Why not? As engineered by the government, army green has mass appeal. Egalitarian in its origins and its effects, the color is in the key of the enlightened manners of the day. Not so much androgynous as unisex, it implies perfectly correct gender politics. The army jacket retains suggestions of smart readiness and swaggering utility. It seems to have been scrubbed clean of most other connotations.

Wrapped around a hippie in 1968, army green blared a clear contradiction: The wearer was at sartorial war with the program of power. Worn to brunch in 2015, it still communicates a conflict, but there has been a paradigm shift. The person most likely to own a fur-trimmed Saint Laurent army coat is most unlikely to have a yellow ribbon tied around her oak tree.

The jacket, shifting symbolic shape, now belongs to a consumer culture that pays tribute to the chic of a uniform worn by veterans who are currently begging for change. Thoroughly disconnected from the military-industrial complex and the wearer’s place in it, the garment announces allegiance to only a broad conception of contemporary style. To wear an army green jacket while remaining innocent of the consequences of donning the genuine article for its dedicated purpose is the definition of luxury.

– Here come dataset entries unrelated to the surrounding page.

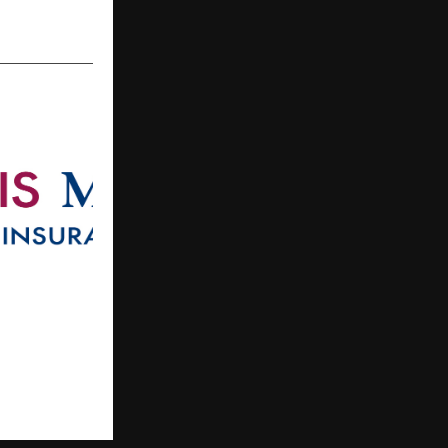
Declares INR
rticipating
6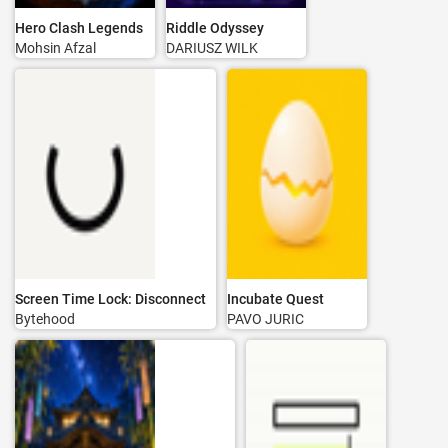
Hero Clash Legends
Riddle Odyssey
Mohsin Afzal
DARIUSZ WILK
Screen Time Lock: Disconnect
Incubate Quest
Bytehood
PAVO JURIC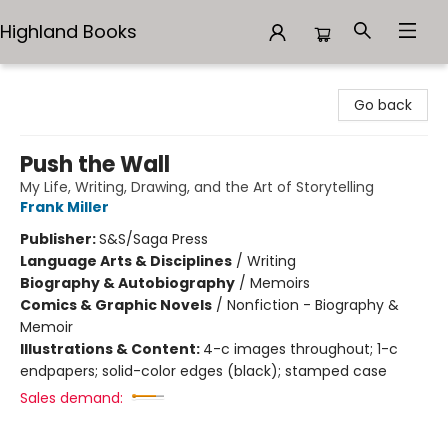
Highland Books
Highland Books
Go back
Push the Wall
My Life, Writing, Drawing, and the Art of Storytelling
Frank Miller
Publisher:
S&S/Saga Press
Language Arts & Disciplines
/
Writing
Biography & Autobiography
/
Memoirs
Comics & Graphic Novels
/
Nonfiction - Biography &
Memoir
Illustrations & Content:
4-c images throughout; 1-c
endpapers; solid-color edges (black); stamped case
Sales demand:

In John Knowles’s prep-school novel “A Separate Peace,” set during World War II, his narrator describes olive drab as the “prevailing color of life in America. That color is always respectable and always important. Most other colors risk being unpatriotic.” Does army green inspire any sense of national pride in 2015? Even as it has come to epitomize a certain kind of urbane civilian cool, green field jackets have given way to camouflage prints in the U.S. Army, and the top brass decided to retire the green service uniform as well. The phaseout was completed last year. Dress blues are the new green.